[Problem to work on] Scan the data, and whenever a line contains "ring", copy it.

[Source information]

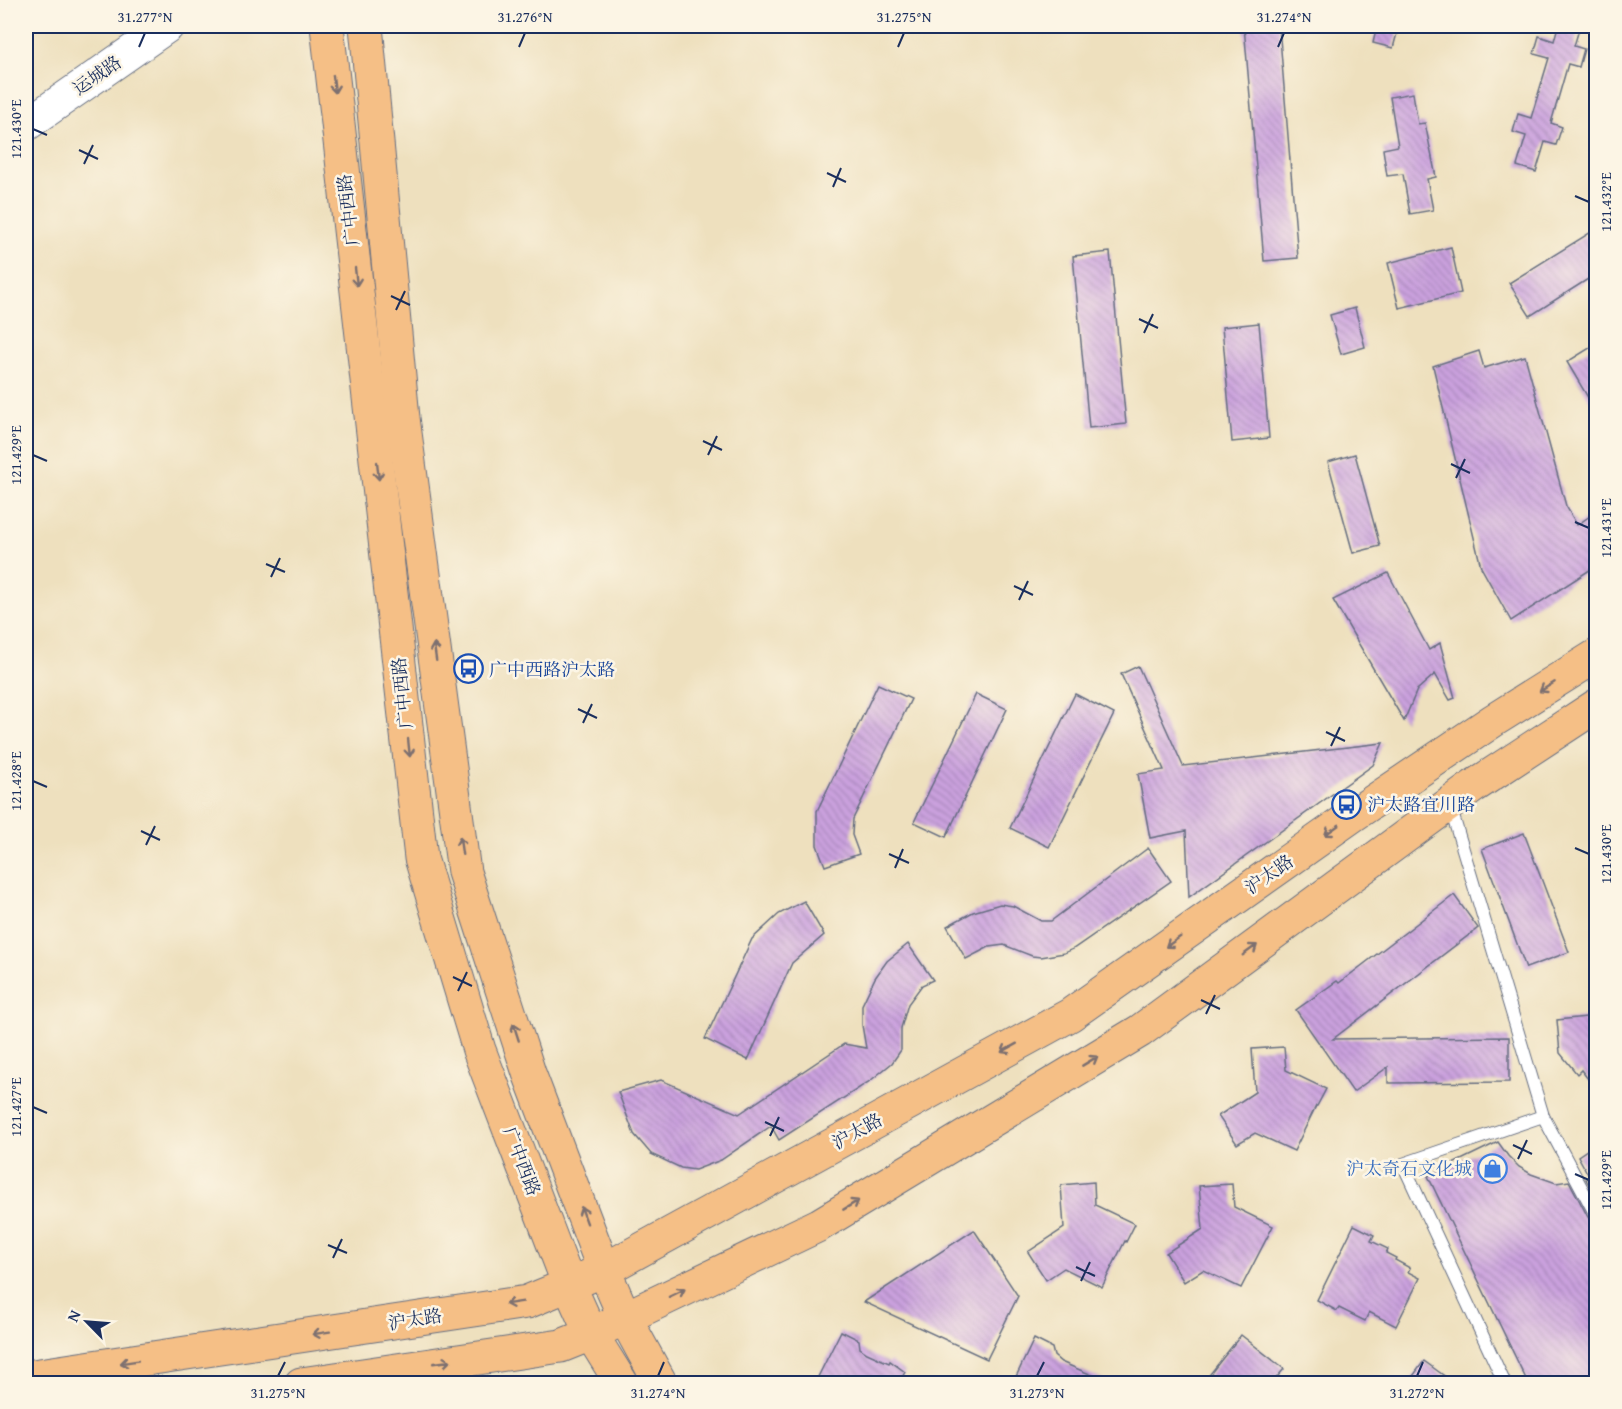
<svg xmlns="http://www.w3.org/2000/svg" width="1622" height="1409" viewBox="0 0 1622 1409" font-family="'Gentium Book Plus','Noto Serif SC',serif">
<style>
.building{fill:url(#building-back-hatch)}
.lines{fill:none;stroke-linecap:round;stroke-linejoin:round}
.service-casing{stroke:#656d80;stroke-width:14}
.tertiary-casing{stroke:#656d80;stroke-width:34}
.primary-casing{stroke:#656d80;stroke-width:35}
.service{stroke:#fff;stroke-width:12}
.tertiary{stroke:#fff;stroke-width:32}
.primary{stroke:#f5bf86;stroke-width:33}
.oneway{stroke:#7d7070}
.ticks{fill:none;stroke:#1b2f5e;stroke-width:2}
.labels{text-anchor:middle;dominant-baseline:central;stroke-width:5;stroke-linejoin:round;paint-order:stroke}
.street-label{font-size:18px;fill:#1b2f5e;stroke:#fcf5e5}
.transit-label{font-size:18px;fill:#164399;stroke:#fcf5e5;text-anchor:start}
.shop-label{font-size:18px;fill:#366cbe;stroke:#fcf5e5;text-anchor:end}
.neatline{fill:none;stroke:#1b2f5e;stroke-width:2}
.ticks-label{font-size:15px;text-anchor:middle;fill:#1b2f5e}
</style>
<defs>
<pattern id="building-back-hatch" width="6" height="6" patternUnits="userSpaceOnUse" patternTransform="scale(1.5)"><rect width="6" height="6" fill="#cba1de"/><path d="M-1 5l2 2M0 0l6 6M5-1l2 2" fill="none" stroke="#a484b7"/></pattern>
</defs>
<rect width="100%" height="100%" fill="#fcf5e5"/>
<filter id="ink" filterUnits="userSpaceOnUse"><feTurbulence type="fractalNoise" baseFrequency=".0167" numOctaves="2"/><feDisplacementMap in="SourceGraphic" scale="12" xChannelSelector="R" yChannelSelector="G"/><feConvolveMatrix kernelMatrix="1 2 1 2 8 2 1 2 1" color-interpolation-filters="sRGB"/></filter>
<filter id="wash" filterUnits="userSpaceOnUse"><feTurbulence type="fractalNoise" baseFrequency=".008" numOctaves="4" result="noise"/><feDisplacementMap in="SourceGraphic" scale="24" xChannelSelector="R" yChannelSelector="G"/><feGaussianBlur stdDeviation="1.35" result="paint"/><feColorMatrix in="noise" values="0 0 0 0 0 0 0 0 0 0 0 0 0 0 0 0 0 1.4 0 .05"/><feComposite in="paint" operator="in"/></filter>
<g filter="url(#wash)">
<rect width="100%" height="100%" fill="#eee0be"/>
<g id="blocks">
<g class="building">
<path d="M 1244,26 L 1279,26 L 1298,258 L 1264,261 Z"/>
<path d="M 1377,26 L 1399,26 L 1393,48 L 1373,43 Z"/>
<path d="M 1558,26 L 1580,26 L 1574,46 L 1584,49 L 1579,67 L 1568,64 L 1551,123 L 1562,127 L 1556,145 L 1545,142 L 1536,172 L 1517,166 L 1526,136 L 1513,132 L 1518,114 L 1531,118 L 1549,58 L 1534,54 L 1539,36 L 1554,41 Z"/>
<path d="M 1413,93 L 1418,124 L 1425,123 L 1436,177 L 1427,179 L 1433,210 L 1410,214 L 1403,174 L 1387,176 L 1383,149 L 1398,146 L 1390,97 Z"/>
<path d="M 1596,229 L 1596,274 L 1530,316 L 1509,283 Z"/>
<path d="M 1451,247 L 1461,293 L 1399,308 L 1388,263 Z"/>
<path d="M 1110,252 L 1126,424 L 1089,428 L 1073,256 Z"/>
<path d="M 1355,308 L 1365,347 L 1341,354 L 1330,315 Z"/>
<path d="M 1259,323 L 1269,438 L 1232,442 L 1222,327 Z"/>
<path d="M 1596,344 L 1596,411 L 1567,362 Z"/>
<path d="M 1479,351 L 1484,368 L 1525,356 L 1566,506 L 1577,525 L 1596,512 L 1596,566 L 1511,621 L 1481,567 L 1433,366 Z"/>
<path d="M 1355,454 L 1380,546 L 1353,553 L 1328,462 Z"/>
<path d="M 1388,573 L 1429,650 L 1440,643 L 1455,698 L 1450,700 L 1435,674 L 1417,690 L 1404,721 L 1333,600 Z"/>
<path d="M 1138,666 L 1183,766 L 1383,743 L 1373,765 L 1189,897 L 1186,831 L 1150,838 L 1138,774 L 1164,770 L 1121,674 Z"/>
<path d="M 878,684 L 911,699 L 853,819 L 852,835 L 859,854 L 825,866 L 817,845 L 817,811 Z"/>
<path d="M 976,694 L 1007,709 L 946,837 L 914,822 Z"/>
<path d="M 1075,694 L 1114,714 L 1049,847 L 1010,828 Z"/>
<path d="M 1524,833 L 1569,952 L 1526,968 L 1482,849 Z"/>
<path d="M 1148,848 L 1171,881 L 1073,949 L 1064,953 L 1041,957 L 1032,956 L 1004,945 L 989,947 L 966,959 L 947,926 L 973,912 L 1000,904 L 1013,906 L 1041,921 L 1051,921 Z"/>
<path d="M 1454,895 L 1478,928 L 1333,1039 L 1509,1037 L 1509,1082 L 1388,1083 L 1388,1067 L 1353,1092 L 1296,1010 L 1337,981 L 1339,983 Z"/>
<path d="M 804,901 L 824,935 L 792,963 L 748,1060 L 705,1039 L 752,939 L 779,914 Z"/>
<path d="M 908,944 L 933,980 L 922,985 L 908,1004 L 901,1028 L 901,1050 L 892,1063 L 870,1081 L 779,1140 L 771,1126 L 721,1160 L 695,1170 L 681,1168 L 651,1154 L 634,1134 L 618,1092 L 661,1080 L 739,1114 L 844,1044 L 866,1048 L 862,1025 L 862,1005 L 875,978 L 887,961 Z"/>
<path d="M 1596,1016 L 1596,1089 L 1581,1070 L 1577,1074 L 1560,1053 L 1557,1020 Z"/>
<path d="M 1284,1047 L 1286,1070 L 1326,1089 L 1317,1106 L 1316,1106 L 1294,1151 L 1255,1133 L 1237,1144 L 1218,1116 L 1255,1092 L 1252,1049 Z"/>
<path d="M 1498,1142 L 1508,1156 L 1519,1167 L 1531,1174 L 1556,1183 L 1569,1181 L 1589,1219 L 1596,1223 L 1596,1380 L 1590,1383 L 1528,1383 L 1428,1176 Z"/>
<path d="M 1596,1144 L 1596,1198 L 1586,1179 L 1590,1178 L 1578,1156 Z"/>
<path d="M 1094,1182 L 1095,1205 L 1135,1224 L 1126,1242 L 1125,1241 L 1102,1287 L 1064,1268 L 1046,1280 L 1028,1252 L 1064,1228 L 1061,1185 Z"/>
<path d="M 1232,1184 L 1234,1207 L 1273,1226 L 1241,1288 L 1203,1270 L 1184,1282 L 1166,1253 L 1203,1229 L 1199,1186 Z"/>
<path d="M 1354,1225 L 1374,1235 L 1371,1241 L 1388,1249 L 1386,1253 L 1396,1258 L 1395,1260 L 1410,1268 L 1408,1272 L 1420,1278 L 1396,1326 L 1369,1312 L 1365,1321 L 1339,1308 L 1337,1311 L 1317,1300 Z"/>
<path d="M 974,1230 L 1018,1296 L 987,1359 L 864,1302 Z"/>
<path d="M 841,1331 L 859,1340 L 860,1348 L 867,1353 L 889,1363 L 890,1361 L 905,1372 L 899,1383 L 815,1383 Z"/>
<path d="M 1241,1335 L 1284,1369 L 1272,1383 L 1203,1383 Z"/>
<path d="M 1034,1339 L 1052,1348 L 1054,1356 L 1061,1362 L 1111,1383 L 1013,1383 Z"/>
<path d="M 1424,1361 L 1454,1383 L 1408,1383 Z"/>
</g>
</g>
</g>
<g filter="url(#ink)">
<use href="#blocks" fill-opacity="0" stroke="#656d80" stroke-width="1.5"/>
<g class="lines">
<defs>
<g id="service">
<path d="M 1450,806 L 1543,1116 L 1596,1215"/>
<path d="M 1505,1384 L 1403,1164 L 1543,1116"/>
</g>
<path id="tertiary" d="M 26,125 L 168,26"/>
<g id="primary">
<path d="M 327,26 L 421,858 L 479,1050 L 569,1285 L 591,1334 L 622,1384"/>
<path d="M 366,26 L 403,418 L 464,872 L 529,1073 L 604,1270 L 625,1318 L 661,1384"/>
<path d="M 26,1377 L 527,1302 L 604,1270 L 1070,1015 L 1352,816 L 1494,720 L 1596,656"/>
<path d="M 301,1384 L 561,1346 L 591,1334 L 819,1225 L 1140,1031 L 1474,786 L 1596,706"/>
</g>
</defs>
<use href="#service" class="service-casing"/>
<use href="#tertiary" class="tertiary-casing"/>
<use href="#primary" class="primary-casing"/>
<use href="#service" class="service"/>
<use href="#tertiary" class="tertiary"/>
<use href="#primary" class="primary"/>
</g>
<defs><path id="oneway-shaft" d="M-6 0H5M1.5-3L5.5 0L1.5 3" fill="none" stroke-width="1.6" stroke-linecap="round" stroke-linejoin="round" transform="scale(1.5)"/></defs>
<g class="oneway">
<use href="#oneway-shaft" transform="translate(334 84) rotate(83)"/>
<use href="#oneway-shaft" transform="translate(356 277) rotate(84)"/>
<use href="#oneway-shaft" transform="translate(378 471) rotate(84)"/>
<use href="#oneway-shaft" transform="translate(435 652) rotate(-98)"/>
<use href="#oneway-shaft" transform="translate(1547 687) rotate(148)"/>
<use href="#oneway-shaft" transform="translate(409 748) rotate(84)"/>
<use href="#oneway-shaft" transform="translate(1332 830) rotate(145)"/>
<use href="#oneway-shaft" transform="translate(461 846) rotate(-98)"/>
<use href="#oneway-shaft" transform="translate(1173 942) rotate(145)"/>
<use href="#oneway-shaft" transform="translate(1250 950) rotate(-36)"/>
<use href="#oneway-shaft" transform="translate(516 1032) rotate(-108)"/>
<use href="#oneway-shaft" transform="translate(1009 1048) rotate(151)"/>
<use href="#oneway-shaft" transform="translate(1090 1061) rotate(-31)"/>
<use href="#oneway-shaft" transform="translate(851 1205) rotate(-31)"/>
<use href="#oneway-shaft" transform="translate(584 1215) rotate(-110)"/>
<use href="#oneway-shaft" transform="translate(677 1293) rotate(-26)"/>
<use href="#oneway-shaft" transform="translate(514 1303) rotate(171)"/>
<use href="#oneway-shaft" transform="translate(321 1333) rotate(171)"/>
<use href="#oneway-shaft" transform="translate(129 1362) rotate(171)"/>
<use href="#oneway-shaft" transform="translate(442 1362) rotate(-8)"/>
</g>
</g>
<path class="ticks" d="M 139,47 L 145,33M 519,47 L 525,33M 898,47 L 904,33M 1278,47 L 1284,33M 33,129 L 47,135M 79,150 L 98,159M 84,164 L 93,145M 827,173 L 846,182M 833,187 L 841,168M 1575,196 L 1589,202M 391,296 L 410,305M 396,310 L 405,291M 1139,319 L 1158,328M 1144,333 L 1153,314M 703,441 L 722,450M 33,455 L 47,461M 708,455 L 717,436M 1451,464 L 1470,473M 1456,478 L 1465,459M 1575,522 L 1589,528M 266,564 L 285,572M 271,577 L 280,558M 1014,586 L 1033,595M 1019,600 L 1028,581M 578,709 L 597,718M 583,723 L 592,704M 1326,732 L 1345,741M 1331,746 L 1340,727M 33,781 L 47,787M 141,831 L 160,840M 146,845 L 155,826M 1575,848 L 1589,854M 889,854 L 909,863M 895,868 L 903,849M 453,977 L 472,986M 458,991 L 467,972M 1201,1000 L 1220,1009M 1206,1014 L 1215,995M 33,1107 L 47,1113M 765,1122 L 784,1131M 770,1136 L 779,1117M 1513,1145 L 1532,1154M 1518,1159 L 1527,1140M 1575,1174 L 1589,1180M 328,1245 L 347,1253M 333,1258 L 342,1239M 1076,1267 L 1095,1276M 1081,1281 L 1090,1262M 278,1376 L 285,1362M 658,1376 L 664,1362M 1037,1376 L 1044,1362M 1417,1376 L 1423,1362"/>
<defs>
<symbol id="bus-ring" viewBox="-11 -11 22 22"><circle r="9.5" fill="#fcf5e5" stroke="#1a4fb4" stroke-width="1.5"/><path d="M-5-6H5V4H4V6H2V4H-2V6H-4V4H-5ZM-3.5-4V0h7V-4ZM-3.5 1.2v1.5H-2V1.2ZM2 1.2v1.5H3.5V1.2Z" fill="#1a4fb4"/></symbol>
<symbol id="shop-ring" viewBox="-11 -11 22 22"><circle r="9.5" fill="#fcf5e5" stroke="#3f7fe0" stroke-width="1.5"/><path d="M-5-2.5h2.3a2.7 3.5 0 0 1 5.4 0H5L5.5 6h-11ZM-1.5-2.5h3a1.5 2.3 0 0 0-3 0Z" fill="#3f7fe0"/></symbol>
</defs>
<g fill-rule="evenodd">
<use href="#bus-ring" x="452" y="652" width="33" height="33"/>
<use href="#bus-ring" x="1330" y="788" width="33" height="33"/>
<use href="#shop-ring" x="1476" y="1152" width="33" height="33"/>
</g>
<g class="labels">
<g class="street-label">
<text transform="translate(97 75) rotate(-35)">运城路</text>
<text transform="translate(348 210) rotate(-97)">广中西路</text>
<text transform="translate(402 693) rotate(-96)">广中西路</text>
<text transform="translate(1269 874) rotate(-35)">沪太路</text>
<text transform="translate(857 1131) rotate(-29)">沪太路</text>
<text transform="translate(522 1161) rotate(69)">广中西路</text>
<text transform="translate(415 1319) rotate(-9)">沪太路</text>
</g>
<g class="transit-label">
<text x="489" y="669">广中西路沪太路</text>
<text x="1367" y="804">沪太路宜川路</text>
</g>
<g class="shop-label">
<text x="1472" y="1168">沪太奇石文化城</text>
</g>
</g>
<rect width="1622" height="1409" fill="none" stroke="#fcf5e5" stroke-width="66"/>
<g transform="translate(87 1322) rotate(295)" stroke="#fcf5e5" stroke-width="4.5" paint-order="stroke">
<path d="M0-4.5L10 22L0 15L-10 22Z" fill="#1b2f5e"/>
<text y="-9" font-size="16" font-weight="bold" text-anchor="middle" fill="#1b2f5e">N</text>
</g>
<rect x="33" y="33" width="1556" height="1343" class="neatline"/>
<g class="ticks-label">
<text x="145" y="22">31.277°N</text>
<text x="525" y="22">31.276°N</text>
<text x="904" y="22">31.275°N</text>
<text x="1284" y="22">31.274°N</text>
<text transform="translate(16 129) rotate(-90)" y="5">121.430°E</text>
<text transform="translate(1606 202) rotate(-90)" y="5">121.432°E</text>
<text transform="translate(16 455) rotate(-90)" y="5">121.429°E</text>
<text transform="translate(1606 528) rotate(-90)" y="5">121.431°E</text>
<text transform="translate(16 781) rotate(-90)" y="5">121.428°E</text>
<text transform="translate(1606 854) rotate(-90)" y="5">121.430°E</text>
<text transform="translate(16 1107) rotate(-90)" y="5">121.427°E</text>
<text transform="translate(1606 1180) rotate(-90)" y="5">121.429°E</text>
<text x="278" y="1398">31.275°N</text>
<text x="658" y="1398">31.274°N</text>
<text x="1037" y="1398">31.273°N</text>
<text x="1417" y="1398">31.272°N</text>
</g>
</svg>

[Task result]
<symbol id="bus-ring" viewBox="-11 -11 22 22"><circle r="9.5" fill="#fcf5e5" stroke="#1a4fb4" stroke-width="1.5"/><path d="M-5-6H5V4H4V6H2V4H-2V6H-4V4H-5ZM-3.5-4V0h7V-4ZM-3.5 1.2v1.5H-2V1.2ZM2 1.2v1.5H3.5V1.2Z" fill="#1a4fb4"/></symbol>
<symbol id="shop-ring" viewBox="-11 -11 22 22"><circle r="9.5" fill="#fcf5e5" stroke="#3f7fe0" stroke-width="1.5"/><path d="M-5-2.5h2.3a2.7 3.5 0 0 1 5.4 0H5L5.5 6h-11ZM-1.5-2.5h3a1.5 2.3 0 0 0-3 0Z" fill="#3f7fe0"/></symbol>
<use href="#bus-ring" x="452" y="652" width="33" height="33"/>
<use href="#bus-ring" x="1330" y="788" width="33" height="33"/>
<use href="#shop-ring" x="1476" y="1152" width="33" height="33"/>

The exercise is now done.